§ Task 1: In the text on Scotland and NATO, how long does it typically take from a launch order until the missile strikes its target?
§ Task 2: Retype the part of the text on Scotland and NATO starting with "Scotland in NATO" and going on through "dominant controlling entity.".
§ Task 3: Extend the text on Scotland and NATO past its final point.

*** Opening of Passage for review ***

Scotland in NATO - the core arguments against

1. NATO is a nuclear organisation, committed to the possession and first-strike use of Trident nuclear missiles.

2. NATO is comprised of 28 members countries, but controlled by three of them - the U.S.A, France and the UK. Of the three, the U.S.A. is the dominant controlling entity.

3. Any proposal to NATO by the 25 non-nuclear states can be vetoed by the Big Three - the U.S.A, France and the UK. (This is my practical interpretation of the complexities of the NATO consensual decision making structure where each member country remain sovereign and has right of veto - other interpretations are possible. Please advance them if you have them)

4. Neither the consent nor the involvement of the 25 non-nuclear members is required - nor would it or could it be sought - to authorise a nuclear strike launch. Only the President of the United States, the President of France and the Prime Minister of the UK have the launch codes. No prior approval by the democratically elected bodies in these three countries would be sought prior to launch. (This is my practical interpretation of the complexities of the NATO nuclear command structure - other interpretations are possible. Please advance them if you have them)

5. The time elapsed from launch order to the missile striking its target is dependent on the location of the nuclear submarine at the time the launch order is given, but it is typically 25 minutes.

6. Any member country of NATO by definition is approving the possession and use of nuclear weapons of mass destruction by being a member of NATO, regardless of their stated non-nuclear policy. Any member country is therefore responsible for the consequences of such an act, even though they play no part in the launch decision process.

7. The Scottish National Party's policy proposal - which is effectively the Scottish Government's proposal - to seek membership of NATO for an independent Scotland on the condition that the UK (rUK) accepts the removal of Trident is simplistic and unrealistic, and is recognised as such by any objective and informed political commentator.

*** Close of Passage for review ***
*** Opening of Listed records ***

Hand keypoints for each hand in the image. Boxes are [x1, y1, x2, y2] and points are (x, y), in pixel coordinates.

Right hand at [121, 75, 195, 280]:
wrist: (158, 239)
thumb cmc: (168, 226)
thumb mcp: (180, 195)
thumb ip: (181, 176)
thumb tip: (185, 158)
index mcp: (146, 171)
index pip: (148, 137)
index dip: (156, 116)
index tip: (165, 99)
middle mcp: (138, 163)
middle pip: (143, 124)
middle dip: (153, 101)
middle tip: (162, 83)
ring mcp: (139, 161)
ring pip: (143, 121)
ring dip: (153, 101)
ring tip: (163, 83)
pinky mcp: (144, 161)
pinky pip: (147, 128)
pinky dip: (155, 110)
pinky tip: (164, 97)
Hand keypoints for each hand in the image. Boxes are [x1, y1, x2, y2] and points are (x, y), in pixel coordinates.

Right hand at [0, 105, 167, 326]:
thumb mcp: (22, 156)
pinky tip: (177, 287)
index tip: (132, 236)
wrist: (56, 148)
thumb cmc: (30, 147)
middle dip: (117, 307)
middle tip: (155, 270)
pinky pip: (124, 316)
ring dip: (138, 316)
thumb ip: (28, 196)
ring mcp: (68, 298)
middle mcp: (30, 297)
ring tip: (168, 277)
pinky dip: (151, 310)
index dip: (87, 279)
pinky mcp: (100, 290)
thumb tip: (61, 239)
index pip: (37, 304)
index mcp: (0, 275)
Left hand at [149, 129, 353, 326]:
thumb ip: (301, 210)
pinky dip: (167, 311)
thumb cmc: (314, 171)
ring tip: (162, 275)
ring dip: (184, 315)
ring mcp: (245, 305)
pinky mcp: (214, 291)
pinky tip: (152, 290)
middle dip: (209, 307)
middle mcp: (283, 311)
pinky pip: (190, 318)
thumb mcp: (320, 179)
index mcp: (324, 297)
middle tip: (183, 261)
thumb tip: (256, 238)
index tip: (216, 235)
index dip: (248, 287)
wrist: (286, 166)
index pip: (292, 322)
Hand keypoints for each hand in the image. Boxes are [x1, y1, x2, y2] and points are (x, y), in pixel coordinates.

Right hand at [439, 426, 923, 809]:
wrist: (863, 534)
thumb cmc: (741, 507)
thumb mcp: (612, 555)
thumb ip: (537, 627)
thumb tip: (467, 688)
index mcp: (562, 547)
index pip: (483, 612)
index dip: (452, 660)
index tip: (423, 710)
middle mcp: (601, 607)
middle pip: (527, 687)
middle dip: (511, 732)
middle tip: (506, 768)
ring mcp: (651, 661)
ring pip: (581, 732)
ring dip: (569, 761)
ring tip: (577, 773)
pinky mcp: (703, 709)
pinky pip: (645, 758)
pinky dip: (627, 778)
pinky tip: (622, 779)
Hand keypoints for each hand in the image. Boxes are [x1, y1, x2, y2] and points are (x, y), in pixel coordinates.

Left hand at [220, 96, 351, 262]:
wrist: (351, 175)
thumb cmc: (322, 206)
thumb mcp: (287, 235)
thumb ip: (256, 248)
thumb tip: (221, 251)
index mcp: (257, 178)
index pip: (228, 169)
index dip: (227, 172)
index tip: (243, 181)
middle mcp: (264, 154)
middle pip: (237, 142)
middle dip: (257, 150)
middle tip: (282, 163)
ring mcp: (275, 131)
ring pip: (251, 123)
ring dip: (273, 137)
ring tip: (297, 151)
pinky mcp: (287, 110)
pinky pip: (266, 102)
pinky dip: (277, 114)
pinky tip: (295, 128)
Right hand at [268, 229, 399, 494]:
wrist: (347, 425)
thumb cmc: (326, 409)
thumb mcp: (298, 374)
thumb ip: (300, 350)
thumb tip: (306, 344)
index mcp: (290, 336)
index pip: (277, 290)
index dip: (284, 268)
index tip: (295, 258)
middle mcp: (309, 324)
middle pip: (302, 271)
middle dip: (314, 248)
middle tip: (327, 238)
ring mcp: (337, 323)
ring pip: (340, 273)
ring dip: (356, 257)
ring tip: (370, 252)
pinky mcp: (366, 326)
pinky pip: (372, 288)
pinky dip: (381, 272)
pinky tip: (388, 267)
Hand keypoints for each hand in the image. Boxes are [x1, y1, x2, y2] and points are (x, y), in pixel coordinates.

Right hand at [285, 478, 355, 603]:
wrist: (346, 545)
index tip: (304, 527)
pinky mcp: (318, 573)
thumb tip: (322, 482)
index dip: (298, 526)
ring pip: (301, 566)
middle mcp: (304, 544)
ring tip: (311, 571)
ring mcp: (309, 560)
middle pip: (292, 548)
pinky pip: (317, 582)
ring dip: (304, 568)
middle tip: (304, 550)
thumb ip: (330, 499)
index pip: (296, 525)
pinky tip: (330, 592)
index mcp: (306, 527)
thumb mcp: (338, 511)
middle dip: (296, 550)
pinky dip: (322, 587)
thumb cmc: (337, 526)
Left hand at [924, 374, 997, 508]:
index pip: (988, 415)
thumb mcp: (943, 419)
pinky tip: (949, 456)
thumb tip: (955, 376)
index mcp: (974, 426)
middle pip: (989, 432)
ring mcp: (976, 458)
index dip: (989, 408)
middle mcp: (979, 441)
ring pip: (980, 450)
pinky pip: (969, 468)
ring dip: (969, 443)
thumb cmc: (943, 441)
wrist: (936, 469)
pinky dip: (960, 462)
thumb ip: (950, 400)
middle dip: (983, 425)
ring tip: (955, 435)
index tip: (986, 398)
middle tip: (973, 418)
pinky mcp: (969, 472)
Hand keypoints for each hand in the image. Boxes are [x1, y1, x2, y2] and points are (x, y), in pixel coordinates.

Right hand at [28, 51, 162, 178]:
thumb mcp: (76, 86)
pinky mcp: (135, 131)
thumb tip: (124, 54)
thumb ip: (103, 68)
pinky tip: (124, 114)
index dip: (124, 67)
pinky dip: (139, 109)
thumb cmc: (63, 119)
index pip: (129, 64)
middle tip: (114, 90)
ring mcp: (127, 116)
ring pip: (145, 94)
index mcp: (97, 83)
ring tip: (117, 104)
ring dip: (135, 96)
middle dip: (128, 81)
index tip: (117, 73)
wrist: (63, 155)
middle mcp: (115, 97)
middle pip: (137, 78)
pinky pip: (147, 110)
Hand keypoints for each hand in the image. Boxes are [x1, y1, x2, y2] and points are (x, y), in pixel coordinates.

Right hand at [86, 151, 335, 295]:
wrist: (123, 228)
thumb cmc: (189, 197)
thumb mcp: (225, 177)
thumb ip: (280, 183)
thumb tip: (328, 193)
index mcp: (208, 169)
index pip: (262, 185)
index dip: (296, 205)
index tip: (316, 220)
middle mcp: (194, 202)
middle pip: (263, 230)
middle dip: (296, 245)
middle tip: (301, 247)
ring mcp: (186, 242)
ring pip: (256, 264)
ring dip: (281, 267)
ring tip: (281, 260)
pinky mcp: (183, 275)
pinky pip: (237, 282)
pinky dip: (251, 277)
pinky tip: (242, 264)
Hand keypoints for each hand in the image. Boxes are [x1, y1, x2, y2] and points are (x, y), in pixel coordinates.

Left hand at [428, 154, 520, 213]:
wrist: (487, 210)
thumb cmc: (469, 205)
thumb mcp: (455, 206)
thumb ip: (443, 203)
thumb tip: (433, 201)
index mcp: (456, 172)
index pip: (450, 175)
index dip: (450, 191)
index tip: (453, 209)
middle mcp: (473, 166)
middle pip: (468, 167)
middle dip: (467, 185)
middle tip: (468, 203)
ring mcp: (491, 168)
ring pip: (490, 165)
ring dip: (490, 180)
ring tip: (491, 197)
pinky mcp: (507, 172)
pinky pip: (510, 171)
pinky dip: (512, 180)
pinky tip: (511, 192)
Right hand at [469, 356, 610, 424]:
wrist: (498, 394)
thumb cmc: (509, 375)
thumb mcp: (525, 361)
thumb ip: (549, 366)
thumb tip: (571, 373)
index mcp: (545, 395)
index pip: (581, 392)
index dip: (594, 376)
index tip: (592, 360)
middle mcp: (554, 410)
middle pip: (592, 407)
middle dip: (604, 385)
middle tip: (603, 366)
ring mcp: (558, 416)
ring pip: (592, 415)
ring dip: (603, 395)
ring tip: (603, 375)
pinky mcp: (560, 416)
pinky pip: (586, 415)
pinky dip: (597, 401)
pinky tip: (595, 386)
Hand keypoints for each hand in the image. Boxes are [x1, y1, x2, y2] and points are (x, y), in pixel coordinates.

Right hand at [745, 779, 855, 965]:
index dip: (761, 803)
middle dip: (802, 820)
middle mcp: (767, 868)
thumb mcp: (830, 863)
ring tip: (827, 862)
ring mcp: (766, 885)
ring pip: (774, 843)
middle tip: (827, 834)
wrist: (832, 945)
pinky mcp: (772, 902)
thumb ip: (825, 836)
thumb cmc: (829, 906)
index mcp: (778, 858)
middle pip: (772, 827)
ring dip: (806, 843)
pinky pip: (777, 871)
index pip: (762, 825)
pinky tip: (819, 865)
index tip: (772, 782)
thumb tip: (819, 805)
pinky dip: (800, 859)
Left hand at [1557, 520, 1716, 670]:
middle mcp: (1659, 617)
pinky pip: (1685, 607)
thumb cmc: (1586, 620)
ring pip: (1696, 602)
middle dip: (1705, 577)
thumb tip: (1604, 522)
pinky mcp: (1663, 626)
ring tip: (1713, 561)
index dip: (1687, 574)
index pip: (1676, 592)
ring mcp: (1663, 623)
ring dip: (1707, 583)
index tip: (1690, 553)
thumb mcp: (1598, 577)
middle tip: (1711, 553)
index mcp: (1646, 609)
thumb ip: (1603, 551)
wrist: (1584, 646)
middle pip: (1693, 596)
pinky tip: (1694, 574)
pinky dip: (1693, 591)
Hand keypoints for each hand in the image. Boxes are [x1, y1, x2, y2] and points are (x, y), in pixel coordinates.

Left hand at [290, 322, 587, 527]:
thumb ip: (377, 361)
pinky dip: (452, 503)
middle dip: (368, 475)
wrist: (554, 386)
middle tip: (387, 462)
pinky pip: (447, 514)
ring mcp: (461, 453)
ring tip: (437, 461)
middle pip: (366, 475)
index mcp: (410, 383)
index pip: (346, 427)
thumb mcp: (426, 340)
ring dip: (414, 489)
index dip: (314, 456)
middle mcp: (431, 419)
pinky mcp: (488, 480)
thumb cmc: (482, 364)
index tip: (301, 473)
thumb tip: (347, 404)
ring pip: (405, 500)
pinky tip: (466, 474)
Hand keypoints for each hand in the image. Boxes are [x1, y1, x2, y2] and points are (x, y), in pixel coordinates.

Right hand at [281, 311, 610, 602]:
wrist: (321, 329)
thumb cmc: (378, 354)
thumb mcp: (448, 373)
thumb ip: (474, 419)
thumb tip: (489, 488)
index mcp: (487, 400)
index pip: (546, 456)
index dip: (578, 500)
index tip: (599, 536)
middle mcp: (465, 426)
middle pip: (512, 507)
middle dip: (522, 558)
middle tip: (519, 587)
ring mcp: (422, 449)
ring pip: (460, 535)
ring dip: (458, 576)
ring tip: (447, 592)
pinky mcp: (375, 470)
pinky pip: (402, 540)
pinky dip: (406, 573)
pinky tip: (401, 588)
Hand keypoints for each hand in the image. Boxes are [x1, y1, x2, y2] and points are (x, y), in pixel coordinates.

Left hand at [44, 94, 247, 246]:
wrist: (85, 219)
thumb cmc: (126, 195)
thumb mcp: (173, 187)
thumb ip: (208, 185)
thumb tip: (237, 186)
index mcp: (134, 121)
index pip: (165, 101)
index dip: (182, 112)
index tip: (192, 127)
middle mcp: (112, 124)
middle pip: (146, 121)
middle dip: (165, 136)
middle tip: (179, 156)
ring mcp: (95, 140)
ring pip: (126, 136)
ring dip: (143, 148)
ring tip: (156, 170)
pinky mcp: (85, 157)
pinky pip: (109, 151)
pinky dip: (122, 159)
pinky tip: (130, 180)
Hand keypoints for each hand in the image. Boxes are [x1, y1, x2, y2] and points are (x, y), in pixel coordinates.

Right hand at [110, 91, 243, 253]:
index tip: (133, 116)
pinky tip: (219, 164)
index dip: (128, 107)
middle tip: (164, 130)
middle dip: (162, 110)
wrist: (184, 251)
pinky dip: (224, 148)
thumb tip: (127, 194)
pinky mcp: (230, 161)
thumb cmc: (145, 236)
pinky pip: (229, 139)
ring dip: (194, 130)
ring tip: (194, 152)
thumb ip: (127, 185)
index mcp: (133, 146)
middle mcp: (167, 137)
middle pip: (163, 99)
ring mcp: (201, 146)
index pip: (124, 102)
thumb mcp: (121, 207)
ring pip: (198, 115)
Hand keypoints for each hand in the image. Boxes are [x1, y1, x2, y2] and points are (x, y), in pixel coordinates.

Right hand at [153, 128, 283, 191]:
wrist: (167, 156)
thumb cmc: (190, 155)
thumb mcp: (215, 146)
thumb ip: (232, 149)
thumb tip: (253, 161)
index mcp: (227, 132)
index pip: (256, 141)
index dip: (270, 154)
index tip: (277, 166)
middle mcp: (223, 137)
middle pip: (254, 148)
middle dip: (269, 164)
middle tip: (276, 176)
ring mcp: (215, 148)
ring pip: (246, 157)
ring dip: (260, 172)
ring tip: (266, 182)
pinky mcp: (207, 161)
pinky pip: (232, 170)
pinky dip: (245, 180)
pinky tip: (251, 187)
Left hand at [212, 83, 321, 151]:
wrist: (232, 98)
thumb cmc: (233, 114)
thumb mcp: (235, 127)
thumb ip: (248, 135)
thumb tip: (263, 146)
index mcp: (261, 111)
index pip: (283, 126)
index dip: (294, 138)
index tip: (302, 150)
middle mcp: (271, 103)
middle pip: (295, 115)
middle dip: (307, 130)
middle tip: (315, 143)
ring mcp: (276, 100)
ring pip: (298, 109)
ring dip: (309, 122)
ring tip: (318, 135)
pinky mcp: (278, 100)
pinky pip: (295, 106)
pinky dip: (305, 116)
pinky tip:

*** Close of Listed records ***

§ Answer 1: Typically 25 minutes.

§ Answer 2:
Scotland in NATO - the core arguments against

1. NATO is a nuclear organisation, committed to the possession and first-strike use of Trident nuclear missiles.

2. NATO is comprised of 28 members countries, but controlled by three of them - the U.S.A, France and the UK. Of the three, the U.S.A. is the dominant controlling entity.

§ Answer 3:
It is being presented to the SNP membership as a deal breaker, i.e. no Trident removal, no Scotland in NATO. If presented as such in the negotiations after an independence YES vote, it will be rejected out of hand by the UK (significantly influenced if not controlled by NATO and America). 

But despite the manner of its presentation to the SNP membership, it will not be a deal breaker - it will simply be an opening position in negotiation. The scope for movement by the UK(rUK) is to negotiate -

i) an immediate disarming of Trident warheads (approx. 2 days) which could be reversed in as short a time.

ii) an extend timescale for removal of Trident submarines and decommissioning of the nuclear aspects of the Faslane base - a minimum of 10 years, probably extending to 20 years - effectively never.

iii) the acceptance that an independent Scotland will provide 'safe havens' for any NATO nuclear-armed submarines and nuclear-powered submarines in perpetuity.

It is conceivable that rUK would seek a long-term lease of the Faslane base, or even seek to negotiate the base and relevant area as rUK sovereign territory, thus allowing the Government of an independent Scotland to claim that Scotland is a non-nuclear nation.

ANALYSIS AND COMMENT

The implications of this dangerous and far reaching proposal (Scotland's NATO membership) are of such significance that it is unacceptable that it should only be discussed and voted on by a few hundred  delegates from one political party. Once adopted by the SNP as policy, it will then be the official negotiating entry position in 2014 after a YES vote. It will not be submitted to the Scottish Parliament for approval - if it were, it would be carried by the SNP majority.

The Scottish electorate could not question it until May 2016 at the Scottish Parliamentary elections, by which time the negotiations on this item might either be concluded or at a crucial stage. A change of the power balance in Holyrood or a change of government could result in a chaotic situation under such circumstances, dependent on the voice of the electorate.

The electorate should at least be consulted now. Relying on university polls some years old (The Mitchell Report) or ephemeral opinion polls conducted with an under-informed electorate on this crucial topic is democratically unacceptable.